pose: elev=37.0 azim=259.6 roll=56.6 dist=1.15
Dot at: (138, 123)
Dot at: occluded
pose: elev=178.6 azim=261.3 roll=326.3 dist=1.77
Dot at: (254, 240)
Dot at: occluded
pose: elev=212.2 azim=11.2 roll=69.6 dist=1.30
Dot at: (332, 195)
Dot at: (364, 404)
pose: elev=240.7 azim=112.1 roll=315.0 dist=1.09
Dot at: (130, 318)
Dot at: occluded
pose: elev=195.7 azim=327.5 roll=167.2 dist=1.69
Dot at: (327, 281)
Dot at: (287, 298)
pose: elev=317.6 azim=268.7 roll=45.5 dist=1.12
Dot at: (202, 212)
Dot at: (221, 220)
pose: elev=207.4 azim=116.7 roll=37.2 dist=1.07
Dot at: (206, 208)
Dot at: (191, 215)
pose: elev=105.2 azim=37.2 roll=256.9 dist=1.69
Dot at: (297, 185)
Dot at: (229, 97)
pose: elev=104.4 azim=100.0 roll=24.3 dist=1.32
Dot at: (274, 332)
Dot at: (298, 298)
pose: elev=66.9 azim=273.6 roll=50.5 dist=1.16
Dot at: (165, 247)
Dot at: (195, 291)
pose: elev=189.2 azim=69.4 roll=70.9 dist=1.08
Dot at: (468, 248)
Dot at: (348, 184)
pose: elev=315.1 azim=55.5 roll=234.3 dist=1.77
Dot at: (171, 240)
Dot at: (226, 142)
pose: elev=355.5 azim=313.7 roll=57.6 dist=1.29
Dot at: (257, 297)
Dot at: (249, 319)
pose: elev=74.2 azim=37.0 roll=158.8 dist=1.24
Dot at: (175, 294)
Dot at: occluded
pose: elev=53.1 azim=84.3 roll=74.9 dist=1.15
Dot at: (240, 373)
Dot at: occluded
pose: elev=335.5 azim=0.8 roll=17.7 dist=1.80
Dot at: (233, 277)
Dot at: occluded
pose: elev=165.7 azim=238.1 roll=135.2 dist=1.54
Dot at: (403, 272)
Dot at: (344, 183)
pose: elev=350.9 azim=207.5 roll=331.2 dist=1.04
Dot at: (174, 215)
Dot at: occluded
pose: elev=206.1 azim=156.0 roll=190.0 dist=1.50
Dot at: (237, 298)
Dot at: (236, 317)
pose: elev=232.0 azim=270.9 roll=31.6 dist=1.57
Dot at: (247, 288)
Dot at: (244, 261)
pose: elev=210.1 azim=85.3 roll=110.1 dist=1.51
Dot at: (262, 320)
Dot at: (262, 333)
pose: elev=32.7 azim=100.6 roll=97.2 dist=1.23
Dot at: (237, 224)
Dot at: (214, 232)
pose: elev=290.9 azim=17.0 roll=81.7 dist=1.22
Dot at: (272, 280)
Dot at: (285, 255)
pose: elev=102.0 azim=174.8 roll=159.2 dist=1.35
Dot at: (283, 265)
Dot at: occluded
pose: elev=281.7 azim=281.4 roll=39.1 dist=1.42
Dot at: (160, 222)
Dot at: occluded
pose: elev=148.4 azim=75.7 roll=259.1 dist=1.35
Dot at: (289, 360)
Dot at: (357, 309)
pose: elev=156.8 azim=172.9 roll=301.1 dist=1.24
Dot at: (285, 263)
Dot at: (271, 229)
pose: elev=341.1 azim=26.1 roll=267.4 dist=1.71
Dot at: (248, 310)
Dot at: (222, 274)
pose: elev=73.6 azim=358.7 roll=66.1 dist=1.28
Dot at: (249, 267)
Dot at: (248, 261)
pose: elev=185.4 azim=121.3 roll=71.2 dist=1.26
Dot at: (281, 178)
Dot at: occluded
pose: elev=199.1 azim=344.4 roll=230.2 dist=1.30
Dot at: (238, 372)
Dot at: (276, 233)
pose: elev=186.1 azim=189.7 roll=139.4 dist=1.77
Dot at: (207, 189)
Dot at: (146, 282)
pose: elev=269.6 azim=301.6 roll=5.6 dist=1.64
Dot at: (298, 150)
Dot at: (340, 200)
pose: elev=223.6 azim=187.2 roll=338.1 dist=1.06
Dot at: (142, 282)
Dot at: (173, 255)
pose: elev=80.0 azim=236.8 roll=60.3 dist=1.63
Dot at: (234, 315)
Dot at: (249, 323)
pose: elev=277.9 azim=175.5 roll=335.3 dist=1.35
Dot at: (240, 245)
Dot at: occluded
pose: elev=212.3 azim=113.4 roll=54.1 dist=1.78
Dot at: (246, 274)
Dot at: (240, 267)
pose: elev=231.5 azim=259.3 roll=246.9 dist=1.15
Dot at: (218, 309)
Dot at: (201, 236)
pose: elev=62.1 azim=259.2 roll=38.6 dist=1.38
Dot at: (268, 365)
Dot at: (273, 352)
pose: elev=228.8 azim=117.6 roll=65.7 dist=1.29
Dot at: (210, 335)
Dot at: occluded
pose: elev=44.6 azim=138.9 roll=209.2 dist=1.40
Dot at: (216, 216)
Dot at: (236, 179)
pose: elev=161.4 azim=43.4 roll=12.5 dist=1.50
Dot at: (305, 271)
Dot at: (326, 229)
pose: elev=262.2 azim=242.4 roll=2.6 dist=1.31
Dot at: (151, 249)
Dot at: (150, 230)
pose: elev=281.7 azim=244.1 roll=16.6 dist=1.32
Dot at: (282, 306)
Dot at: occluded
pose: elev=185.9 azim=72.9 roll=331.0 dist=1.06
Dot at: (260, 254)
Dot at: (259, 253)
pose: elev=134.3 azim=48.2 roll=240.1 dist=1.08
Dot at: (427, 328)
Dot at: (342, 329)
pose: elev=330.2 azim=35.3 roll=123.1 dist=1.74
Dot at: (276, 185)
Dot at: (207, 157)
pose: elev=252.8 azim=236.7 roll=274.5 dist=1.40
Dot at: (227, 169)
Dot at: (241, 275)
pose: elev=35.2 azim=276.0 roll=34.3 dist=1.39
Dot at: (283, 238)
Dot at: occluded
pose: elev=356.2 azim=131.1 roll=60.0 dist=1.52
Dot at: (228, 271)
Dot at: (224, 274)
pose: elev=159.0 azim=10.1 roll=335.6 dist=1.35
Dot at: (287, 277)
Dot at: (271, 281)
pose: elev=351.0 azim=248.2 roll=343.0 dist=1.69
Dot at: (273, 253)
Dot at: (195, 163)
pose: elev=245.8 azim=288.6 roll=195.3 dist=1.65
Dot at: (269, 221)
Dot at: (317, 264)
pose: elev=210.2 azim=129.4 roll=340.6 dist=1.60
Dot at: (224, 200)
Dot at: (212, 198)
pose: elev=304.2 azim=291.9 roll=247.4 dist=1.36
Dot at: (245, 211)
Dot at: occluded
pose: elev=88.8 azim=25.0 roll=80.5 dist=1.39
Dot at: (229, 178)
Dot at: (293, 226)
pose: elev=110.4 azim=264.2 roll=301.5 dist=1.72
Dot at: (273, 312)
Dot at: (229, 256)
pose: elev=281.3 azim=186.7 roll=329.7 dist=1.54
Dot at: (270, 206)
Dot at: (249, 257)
:::::
== Exercise objective ==
Rewrite all of the records above, replacing "pose" with "view" and leaving everything else unchanged.

== Solved exercise ==
view: elev=37.0 azim=259.6 roll=56.6 dist=1.15
Dot at: (138, 123)
Dot at: occluded
view: elev=178.6 azim=261.3 roll=326.3 dist=1.77
Dot at: (254, 240)
Dot at: occluded
view: elev=212.2 azim=11.2 roll=69.6 dist=1.30
Dot at: (332, 195)
Dot at: (364, 404)
view: elev=240.7 azim=112.1 roll=315.0 dist=1.09
Dot at: (130, 318)
Dot at: occluded
view: elev=195.7 azim=327.5 roll=167.2 dist=1.69
Dot at: (327, 281)
Dot at: (287, 298)
view: elev=317.6 azim=268.7 roll=45.5 dist=1.12
Dot at: (202, 212)
Dot at: (221, 220)
view: elev=207.4 azim=116.7 roll=37.2 dist=1.07
Dot at: (206, 208)
Dot at: (191, 215)
view: elev=105.2 azim=37.2 roll=256.9 dist=1.69
Dot at: (297, 185)
Dot at: (229, 97)
view: elev=104.4 azim=100.0 roll=24.3 dist=1.32
Dot at: (274, 332)
Dot at: (298, 298)
view: elev=66.9 azim=273.6 roll=50.5 dist=1.16
Dot at: (165, 247)
Dot at: (195, 291)
view: elev=189.2 azim=69.4 roll=70.9 dist=1.08
Dot at: (468, 248)
Dot at: (348, 184)
view: elev=315.1 azim=55.5 roll=234.3 dist=1.77
Dot at: (171, 240)
Dot at: (226, 142)
view: elev=355.5 azim=313.7 roll=57.6 dist=1.29
Dot at: (257, 297)
Dot at: (249, 319)
view: elev=74.2 azim=37.0 roll=158.8 dist=1.24
Dot at: (175, 294)
Dot at: occluded
view: elev=53.1 azim=84.3 roll=74.9 dist=1.15
Dot at: (240, 373)
Dot at: occluded
view: elev=335.5 azim=0.8 roll=17.7 dist=1.80
Dot at: (233, 277)
Dot at: occluded
view: elev=165.7 azim=238.1 roll=135.2 dist=1.54
Dot at: (403, 272)
Dot at: (344, 183)
view: elev=350.9 azim=207.5 roll=331.2 dist=1.04
Dot at: (174, 215)
Dot at: occluded
view: elev=206.1 azim=156.0 roll=190.0 dist=1.50
Dot at: (237, 298)
Dot at: (236, 317)
view: elev=232.0 azim=270.9 roll=31.6 dist=1.57
Dot at: (247, 288)
Dot at: (244, 261)
view: elev=210.1 azim=85.3 roll=110.1 dist=1.51
Dot at: (262, 320)
Dot at: (262, 333)
view: elev=32.7 azim=100.6 roll=97.2 dist=1.23
Dot at: (237, 224)
Dot at: (214, 232)
view: elev=290.9 azim=17.0 roll=81.7 dist=1.22
Dot at: (272, 280)
Dot at: (285, 255)
view: elev=102.0 azim=174.8 roll=159.2 dist=1.35
Dot at: (283, 265)
Dot at: occluded
view: elev=281.7 azim=281.4 roll=39.1 dist=1.42
Dot at: (160, 222)
Dot at: occluded
view: elev=148.4 azim=75.7 roll=259.1 dist=1.35
Dot at: (289, 360)
Dot at: (357, 309)
view: elev=156.8 azim=172.9 roll=301.1 dist=1.24
Dot at: (285, 263)
Dot at: (271, 229)
view: elev=341.1 azim=26.1 roll=267.4 dist=1.71
Dot at: (248, 310)
Dot at: (222, 274)
view: elev=73.6 azim=358.7 roll=66.1 dist=1.28
Dot at: (249, 267)
Dot at: (248, 261)
view: elev=185.4 azim=121.3 roll=71.2 dist=1.26
Dot at: (281, 178)
Dot at: occluded
view: elev=199.1 azim=344.4 roll=230.2 dist=1.30
Dot at: (238, 372)
Dot at: (276, 233)
view: elev=186.1 azim=189.7 roll=139.4 dist=1.77
Dot at: (207, 189)
Dot at: (146, 282)
view: elev=269.6 azim=301.6 roll=5.6 dist=1.64
Dot at: (298, 150)
Dot at: (340, 200)
view: elev=223.6 azim=187.2 roll=338.1 dist=1.06
Dot at: (142, 282)
Dot at: (173, 255)
view: elev=80.0 azim=236.8 roll=60.3 dist=1.63
Dot at: (234, 315)
Dot at: (249, 323)
view: elev=277.9 azim=175.5 roll=335.3 dist=1.35
Dot at: (240, 245)
Dot at: occluded
view: elev=212.3 azim=113.4 roll=54.1 dist=1.78
Dot at: (246, 274)
Dot at: (240, 267)
view: elev=231.5 azim=259.3 roll=246.9 dist=1.15
Dot at: (218, 309)
Dot at: (201, 236)
view: elev=62.1 azim=259.2 roll=38.6 dist=1.38
Dot at: (268, 365)
Dot at: (273, 352)
view: elev=228.8 azim=117.6 roll=65.7 dist=1.29
Dot at: (210, 335)
Dot at: occluded
view: elev=44.6 azim=138.9 roll=209.2 dist=1.40
Dot at: (216, 216)
Dot at: (236, 179)
view: elev=161.4 azim=43.4 roll=12.5 dist=1.50
Dot at: (305, 271)
Dot at: (326, 229)
view: elev=262.2 azim=242.4 roll=2.6 dist=1.31
Dot at: (151, 249)
Dot at: (150, 230)
view: elev=281.7 azim=244.1 roll=16.6 dist=1.32
Dot at: (282, 306)
Dot at: occluded
view: elev=185.9 azim=72.9 roll=331.0 dist=1.06
Dot at: (260, 254)
Dot at: (259, 253)
view: elev=134.3 azim=48.2 roll=240.1 dist=1.08
Dot at: (427, 328)
Dot at: (342, 329)
view: elev=330.2 azim=35.3 roll=123.1 dist=1.74
Dot at: (276, 185)
Dot at: (207, 157)
view: elev=252.8 azim=236.7 roll=274.5 dist=1.40
Dot at: (227, 169)
Dot at: (241, 275)
view: elev=35.2 azim=276.0 roll=34.3 dist=1.39
Dot at: (283, 238)
Dot at: occluded
view: elev=356.2 azim=131.1 roll=60.0 dist=1.52
Dot at: (228, 271)
Dot at: (224, 274)
view: elev=159.0 azim=10.1 roll=335.6 dist=1.35
Dot at: (287, 277)
Dot at: (271, 281)
view: elev=351.0 azim=248.2 roll=343.0 dist=1.69
Dot at: (273, 253)
Dot at: (195, 163)
view: elev=245.8 azim=288.6 roll=195.3 dist=1.65
Dot at: (269, 221)
Dot at: (317, 264)
view: elev=210.2 azim=129.4 roll=340.6 dist=1.60
Dot at: (224, 200)
Dot at: (212, 198)
view: elev=304.2 azim=291.9 roll=247.4 dist=1.36
Dot at: (245, 211)
Dot at: occluded
view: elev=88.8 azim=25.0 roll=80.5 dist=1.39
Dot at: (229, 178)
Dot at: (293, 226)
view: elev=110.4 azim=264.2 roll=301.5 dist=1.72
Dot at: (273, 312)
Dot at: (229, 256)
view: elev=281.3 azim=186.7 roll=329.7 dist=1.54
Dot at: (270, 206)
Dot at: (249, 257)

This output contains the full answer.